Start of Supplied data

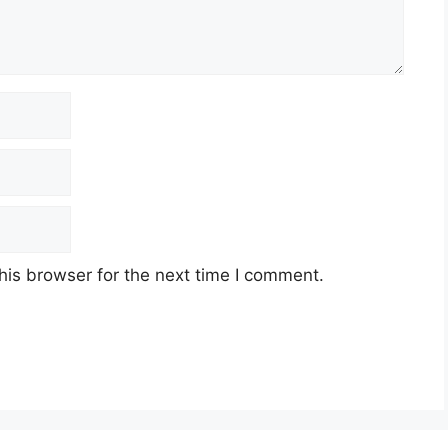
his browser for the next time I comment.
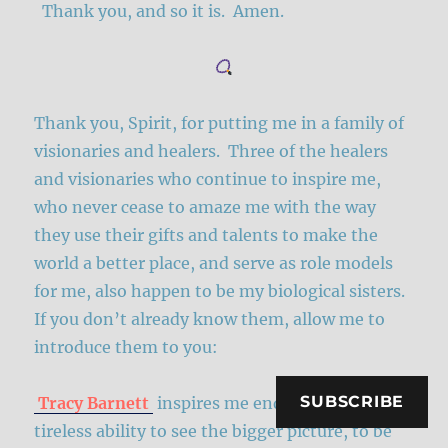
Thank you, and so it is. Amen.
Thank you, Spirit, for putting me in a family of
visionaries and healers. Three of the healers
and visionaries who continue to inspire me,
who never cease to amaze me with the way
they use their gifts and talents to make the
world a better place, and serve as role models
for me, also happen to be my biological sisters.
If you don’t already know them, allow me to
introduce them to you:
SUBSCRIBE
Tracy Barnett
inspires me endlessly in her
tireless ability to see the bigger picture, to be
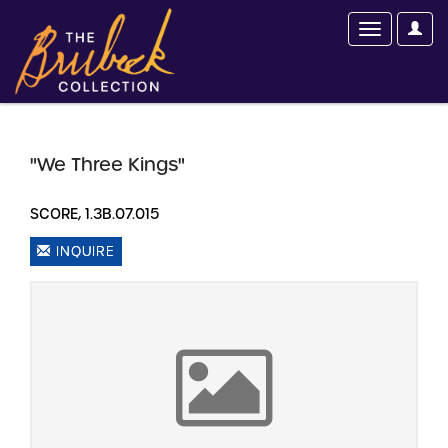
"We Three Kings"
SCORE, 1.3B.07.015
INQUIRE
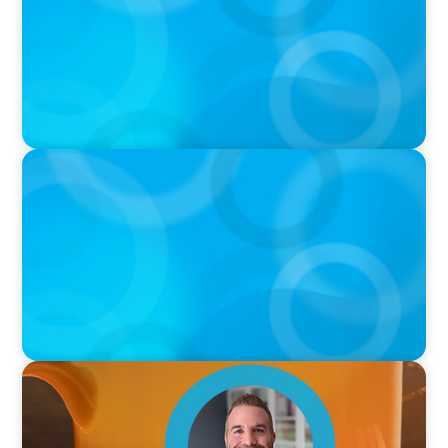
Sports with Jonny Gray
PODCAST
Curiosity vs Expertise—Why Leaders Are
Generalists with Xenia Wickett Founder of
Wickett Advisory
VIDEO
Breakfast with Boyden: Jamie Graceffa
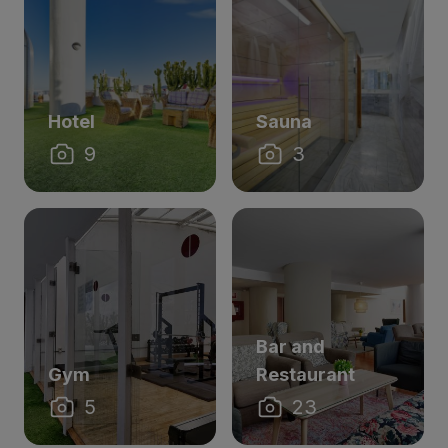
Hotel
Sauna
9
3
Bar and
Gym
Restaurant
5
23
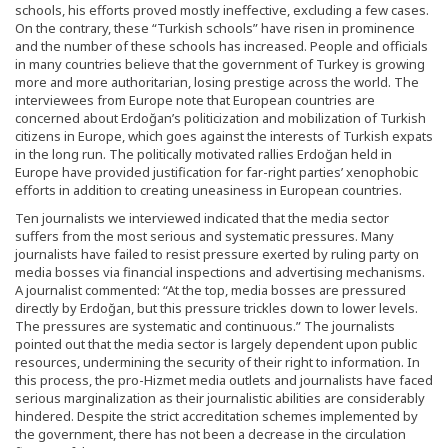
schools, his efforts proved mostly ineffective, excluding a few cases.
On the contrary, these “Turkish schools” have risen in prominence
and the number of these schools has increased. People and officials
in many countries believe that the government of Turkey is growing
more and more authoritarian, losing prestige across the world. The
interviewees from Europe note that European countries are
concerned about Erdoğan’s politicization and mobilization of Turkish
citizens in Europe, which goes against the interests of Turkish expats
in the long run. The politically motivated rallies Erdoğan held in
Europe have provided justification for far-right parties’ xenophobic
efforts in addition to creating uneasiness in European countries.
Ten journalists we interviewed indicated that the media sector
suffers from the most serious and systematic pressures. Many
journalists have failed to resist pressure exerted by ruling party on
media bosses via financial inspections and advertising mechanisms.
A journalist commented: “At the top, media bosses are pressured
directly by Erdoğan, but this pressure trickles down to lower levels.
The pressures are systematic and continuous.” The journalists
pointed out that the media sector is largely dependent upon public
resources, undermining the security of their right to information. In
this process, the pro-Hizmet media outlets and journalists have faced
serious marginalization as their journalistic abilities are considerably
hindered. Despite the strict accreditation schemes implemented by
the government, there has not been a decrease in the circulation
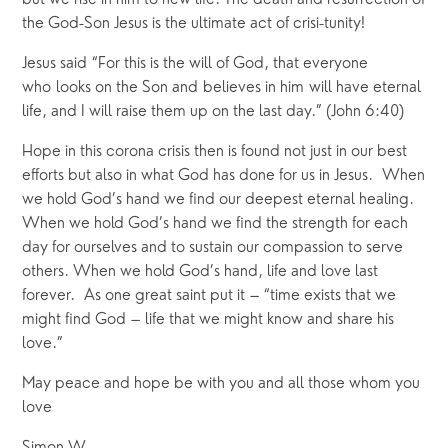
but we rise in him to new life. The death and resurrection of 
the God-Son Jesus is the ultimate act of crisi-tunity! 
Jesus said “For this is the will of God, that everyone 
who looks on the Son and believes in him will have eternal 
life, and I will raise them up on the last day.” (John 6:40) 
Hope in this corona crisis then is found not just in our best 
efforts but also in what God has done for us in Jesus.  When 
we hold God’s hand we find our deepest eternal healing. 
When we hold God’s hand we find the strength for each 
day for ourselves and to sustain our compassion to serve 
others. When we hold God’s hand, life and love last 
forever.  As one great saint put it – “time exists that we 
might find God – life that we might know and share his 
love.”  
May peace and hope be with you and all those whom you 
love 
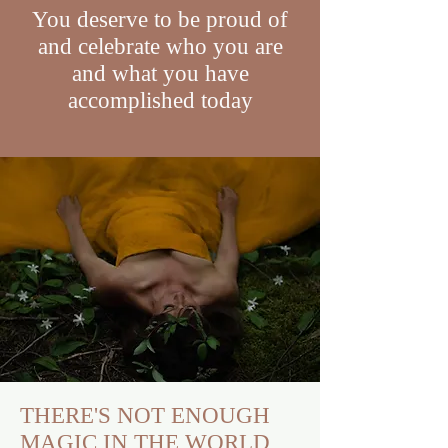
You deserve to be proud of
and celebrate who you are
and what you have
accomplished today
THERE'S NOT ENOUGH
MAGIC IN THE WORLD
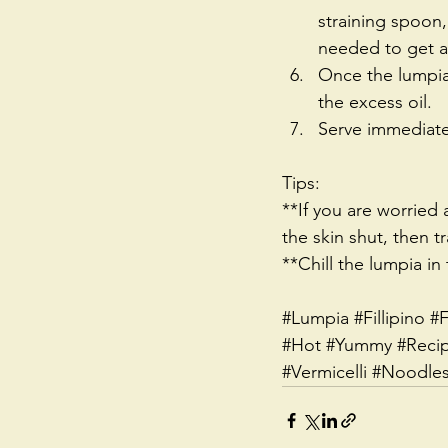
straining spoon,
needed to get an
Once the lumpia 
the excess oil.  
Serve immediatel
Tips:
**If you are worried
the skin shut, then tr
**Chill the lumpia in 
#Lumpia
#Fillipino
#F
#Hot
#Yummy
#Reci
#Vermicelli
#Noodle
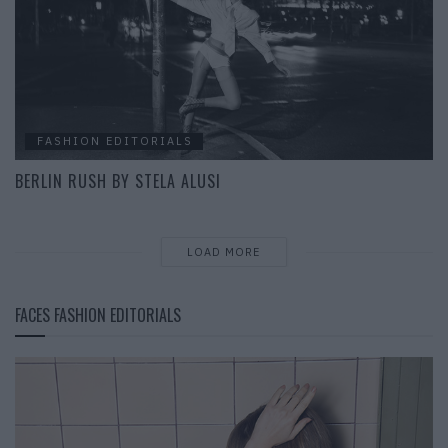
FASHION EDITORIALS
BERLIN RUSH BY STELA ALUSI
LOAD MORE
FACES FASHION EDITORIALS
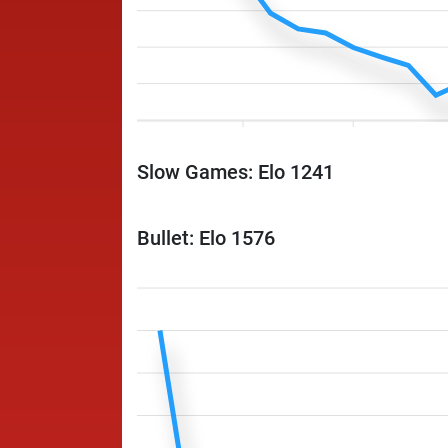
Slow Games: Elo 1241
Bullet: Elo 1576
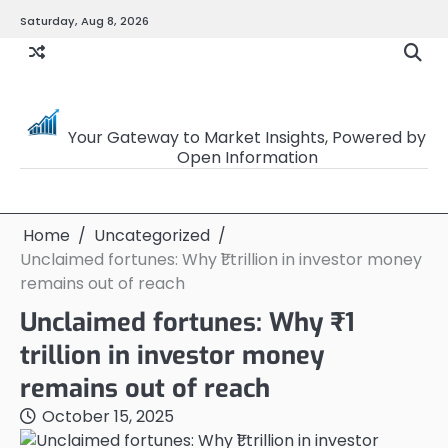
Skip
Saturday, Aug 8, 2026
to
content
OpenSourceTrader
Your Gateway to Market Insights, Powered by
Open Information
Home
Uncategorized
Unclaimed fortunes: Why ₹1 trillion in investor money
remains out of reach
Unclaimed fortunes: Why ₹1
trillion in investor money
remains out of reach
October 15, 2025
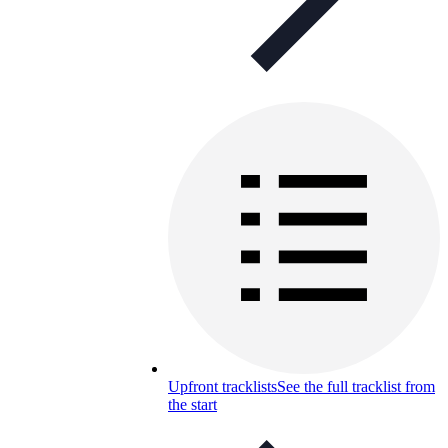
Upfront tracklists
See the full tracklist from
the start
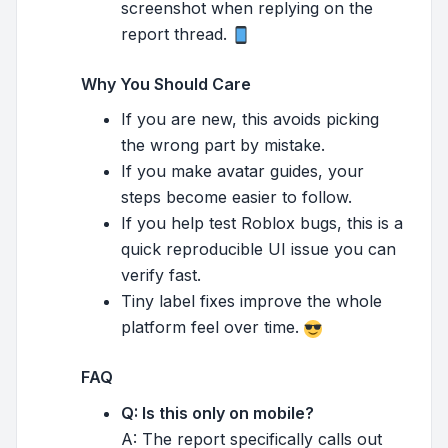
screenshot when replying on the
report thread.
Why You Should Care
If you are new, this avoids picking
the wrong part by mistake.
If you make avatar guides, your
steps become easier to follow.
If you help test Roblox bugs, this is a
quick reproducible UI issue you can
verify fast.
Tiny label fixes improve the whole
platform feel over time.
FAQ
Q: Is this only on mobile?
A: The report specifically calls out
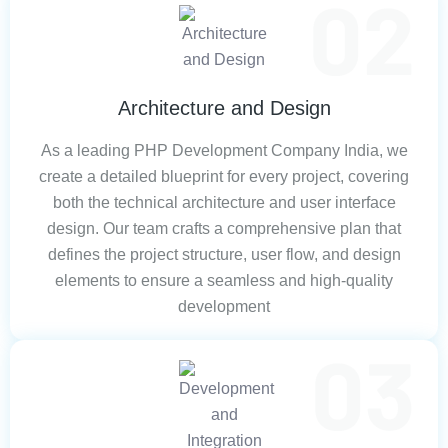
Architecture and Design
As a leading PHP Development Company India, we
create a detailed blueprint for every project, covering
both the technical architecture and user interface
design. Our team crafts a comprehensive plan that
defines the project structure, user flow, and design
elements to ensure a seamless and high-quality
development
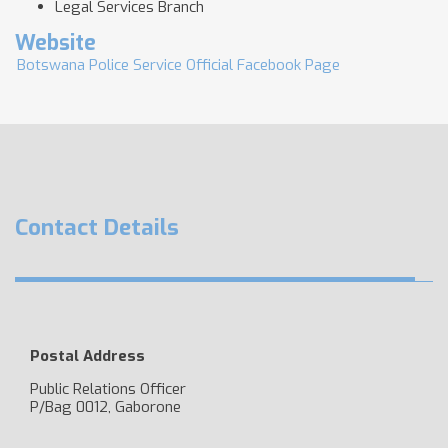
Legal Services Branch
Website
Botswana Police Service Official Facebook Page
Contact Details
Postal Address
Public Relations Officer
P/Bag 0012, Gaborone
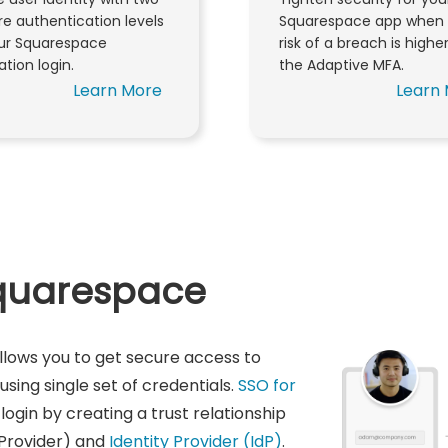
e authentication levels
Squarespace app when 
our Squarespace
risk of a breach is highe
ation login.
the Adaptive MFA.
Learn More
Learn
Squarespace
llows you to get secure access to
sing single set of credentials.
SSO for
login by creating a trust relationship
Provider) and
Identity Provider (IdP)
.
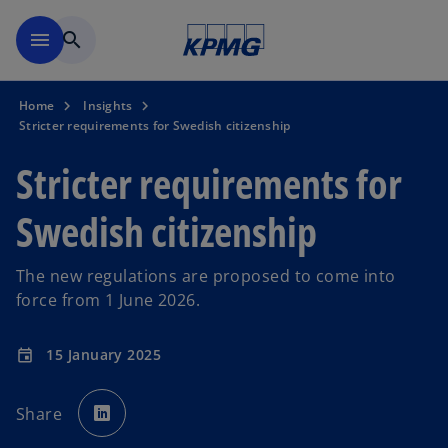
Skip to navigation
menu
search
Home
Insights
Stricter requirements for Swedish citizenship
Stricter requirements for
Swedish citizenship
The new regulations are proposed to come into
force from 1 June 2026.
15 January 2025
event
o
p
Share
e
n
s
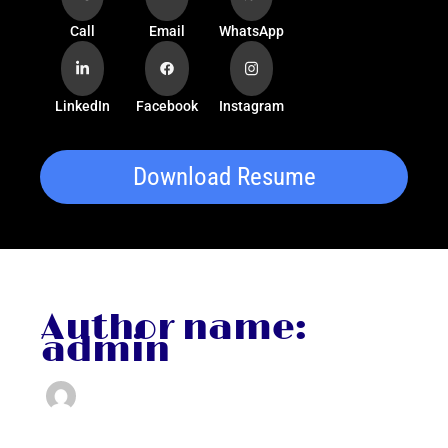
Call
Email
WhatsApp
LinkedIn
Facebook
Instagram
Download Resume
Author name:
admin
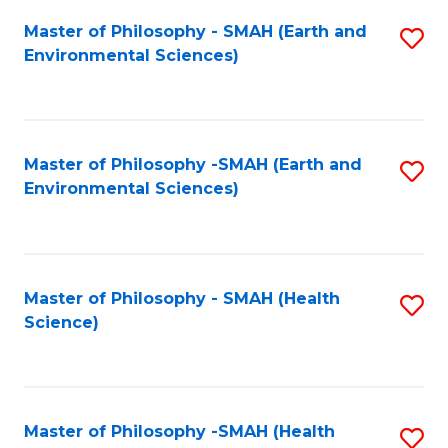
Fa
Master of Philosophy - SMAH (Earth and
S
Environmental Sciences)
to
C
Fa
Master of Philosophy -SMAH (Earth and
S
Environmental Sciences)
to
C
Fa
Master of Philosophy - SMAH (Health
S
Science)
to
C
Fa
Master of Philosophy -SMAH (Health
S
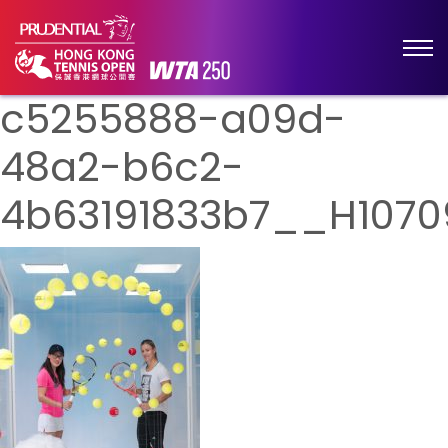
c5255888-a09d-
48a2-b6c2-
4b63191833b7__H1070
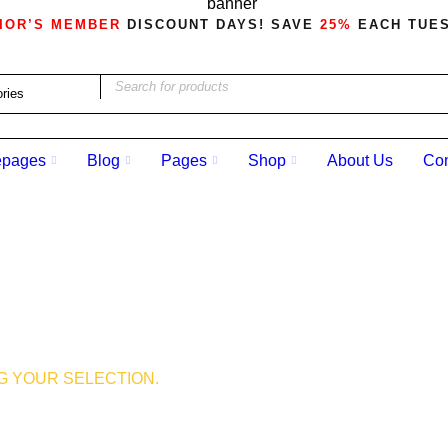
IOR’S MEMBER
DISCOUNT DAYS! SAVE
25%
EACH TUE
pages
Blog
Pages
Shop
About Us
Con
 YOUR SELECTION.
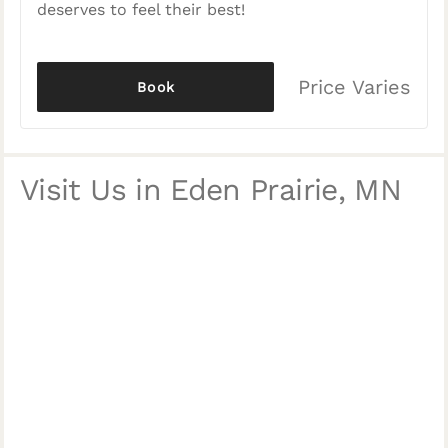
deserves to feel their best!
Price Varies
Book
Visit Us in Eden Prairie, MN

End of Supplied data

• The problem
Output every line of text read from the entries above as a JSON list of strings, one string per line, with blank lines omitted. Leave the pictures out of the answer.

• Solution below
[
  "his browser for the next time I comment.",
  "Thank you, and so it is. Amen.",
  "Thank you, Spirit, for putting me in a family of",
  "visionaries and healers. Three of the healers",
  "and visionaries who continue to inspire me,",
  "who never cease to amaze me with the way",
  "they use their gifts and talents to make the",
  "world a better place, and serve as role models",
  "for me, also happen to be my biological sisters.",
  "If you don’t already know them, allow me to",
  "introduce them to you:",
  "SUBSCRIBE",
  "Tracy Barnett",
  "inspires me endlessly in her",
  "tireless ability to see the bigger picture, to be",
  "\"We Three Kings\"",
  "SCORE, 1.3B.07.015",
  "INQUIRE",
  "Sports with Jonny Gray",
  "PODCAST",
  "Curiosity vs Expertise—Why Leaders Are",
  "Generalists with Xenia Wickett Founder of",
  "Wickett Advisory",
  "VIDEO",
  "Breakfast with Boyden: Jamie Graceffa",
  "Hotel",
  "Sauna",
  "9",
  "3",
  "Bar and",
  "Gym",
  "Restaurant",
  "5",
  "23",
  "schools, his efforts proved mostly ineffective, excluding a few cases.",
  "On the contrary, these “Turkish schools” have risen in prominence",
  "and the number of these schools has increased. People and officials",
  "in many countries believe that the government of Turkey is growing",
  "more and more authoritarian, losing prestige across the world. The",
  "interviewees from Europe note that European countries are",
  "concerned about Erdoğan’s politicization and mobilization of Turkish",
  "citizens in Europe, which goes against the interests of Turkish expats",
  "in the long run. The politically motivated rallies Erdoğan held in",
  "Europe have provided justification for far-right parties’ xenophobic",
  "efforts in addition to creating uneasiness in European countries.",
  "Ten journalists we interviewed indicated that the media sector",
  "suffers from the most serious and systematic pressures. Many",
  "journalists have failed to resist pressure exerted by ruling party on",
  "media bosses via financial inspections and advertising mechanisms.",
  "A journalist commented: “At the top, media bosses are pressured",
  "directly by Erdoğan, but this pressure trickles down to lower levels.",
  "The pressures are systematic and continuous.” The journalists",
  "pointed out that the media sector is largely dependent upon public",
  "resources, undermining the security of their right to information. In",
  "this process, the pro-Hizmet media outlets and journalists have faced",
  "serious marginalization as their journalistic abilities are considerably",
  "hindered. Despite the strict accreditation schemes implemented by",
  "the government, there has not been a decrease in the circulation",
  "but we rise in him to new life. The death and resurrection of ",
  "the God-Son Jesus is the ultimate act of crisi-tunity! ",
  "Jesus said “For this is the will of God, that everyone ",
  "who looks on the Son and believes in him will have eternal ",
  "life, and I will raise them up on the last day.” (John 6:40) ",
  "Hope in this corona crisis then is found not just in our best ",
  "efforts but also in what God has done for us in Jesus.  When ",
  "we hold God’s hand we find our deepest eternal healing. ",
  "When we hold God’s hand we find the strength for each ",
  "day for ourselves and to sustain our compassion to serve ",
  "others. When we hold God’s hand, life and love last ",
  "forever.  As one great saint put it – “time exists that we ",
  "might find God – life that we might know and share his ",
  "love.”  ",
  "May peace and hope be with you and all those whom you ",
  "love ",
  "You deserve to be proud of",
  "and celebrate who you are",
  "and what you have",
  "accomplished today",
  "THERE'S NOT ENOUGH",
  "MAGIC IN THE WORLD",
  "straining spoon,",
  "needed to get an",
  "Once the lumpia ",
  "the excess oil.  ",
  "Serve immediatel",
  "Tips:",
  "**If you are worried",
  "the skin shut, then tr",
  "**Chill the lumpia in ",
  "#Lumpia",
  "#Fillipino",
  "#F",
  "#Hot",
  "#Yummy",
  "#Reci",
  "#Vermicelli",
  "#Noodle",
  "FASHION EDITORIALS",
  "BERLIN RUSH BY STELA ALUSI",
  "LOAD MORE",
  "FACES FASHION EDITORIALS",
  "Slow Games: Elo 1241",
  "Bullet: Elo 1576",
  "Skip",
  "Saturday, Aug 8, 2026",
  "to",
  "content",
  "OpenSourceTrader",
  "Your Gateway to Market Insights, Powered by",
  "Open Information",
  "Home",
  "Uncategorized",
  "Unclaimed fortunes: Why ₹1 trillion in investor money",
  "remains out of reach",
  "Unclaimed fortunes: Why ₹1",
  "trillion in investor money",
  "remains out of reach",
  "October 15, 2025",
  "Upfront tracklists",
  "See the full tracklist from",
  "the start",
  "screenshot when replying on the",
  "report thread.",
  "Why You Should Care",
  "If you are new, this avoids picking",
  "the wrong part by mistake.",
  "If you make avatar guides, your",
  "steps become easier to follow.",
  "If you help test Roblox bugs, this is a",
  "quick reproducible UI issue you can",
  "verify fast.",
  "Tiny label fixes improve the whole",
  "platform feel over time.",
  "FAQ",
  "Q: Is this only on mobile?",
  "A: The report specifically calls out",
  "Architecture and Design",
  "As a leading PHP Development Company India, we",
  "create a detailed blueprint for every project, covering",
  "both the technical architecture and user interface",
  "design. Our team crafts a comprehensive plan that",
  "defines the project structure, user flow, and design",
  "elements to ensure a seamless and high-quality",
  "development",
  "Legal Services Branch",
  "Website",
  "Botswana Police Service Official Facebook Page",
  "Contact Details",
  "Postal Address",
  "Public Relations Officer",
  "P/Bag 0012, Gaborone",
  "e authentication levels",
  "Squarespace app when ",
  "our Squarespace",
  "risk of a breach is highe",
  "ation login.",
  "the Adaptive MFA.",
  "Learn More",
  "Learn",
  "Squarespace",
  "llows you to get secure access to",
  "sing single set of credentials.",
  "SSO for",
  "login by creating a trust relationship",
  "Provider) and",
  "Identity Provider (IdP)",
  ".",
  "Skip to navigation",
  "menu",
  "search",
  "Home",
  "Insights",
  "Stricter requirements for Swedish citizenship",
  "Stricter requirements for",
  "Swedish citizenship",
  "The new regulations are proposed to come into",
  "force from 1 June 2026.",
  "15 January 2025",
  "event",
  "o",
  "p",
  "Share",
  "e",
  "n",
  "s",
  "Call",
  "Email",
  "WhatsApp",
  "LinkedIn",
  "Facebook",
  "Instagram",
  "Download Resume",
  "Author name:",
  "admin",
  "Fa",
  "Master of Philosophy - SMAH (Earth and",
  "S",
  "Environmental Sciences)",
  "to",
  "C",
  "Fa",
  "Master of Philosophy -SMAH (Earth and",
  "S",
  "Environmental Sciences)",
  "to",
  "C",
  "Fa",
  "Master of Philosophy - SMAH (Health",
  "S",
  "Science)",
  "to",
  "C",
  "Fa",
  "Master of Philosophy -SMAH (Health",
  "S",
  "c5255888-a09d-",
  "48a2-b6c2-",
  "4b63191833b7__H1070",
  "IOR’S MEMBER",
  "DISCOUNT DAYS! SAVE",
  "25%",
  "EACH TUE",
  "pages",
  "Blog",
  "Pages",
  "Shop",
  "About Us",
  "Con",
  " YOUR SELECTION.",
  "deserves to feel their best!",
  "Price Varies",
  "Book",
  "Visit Us in Eden Prairie, MN"
]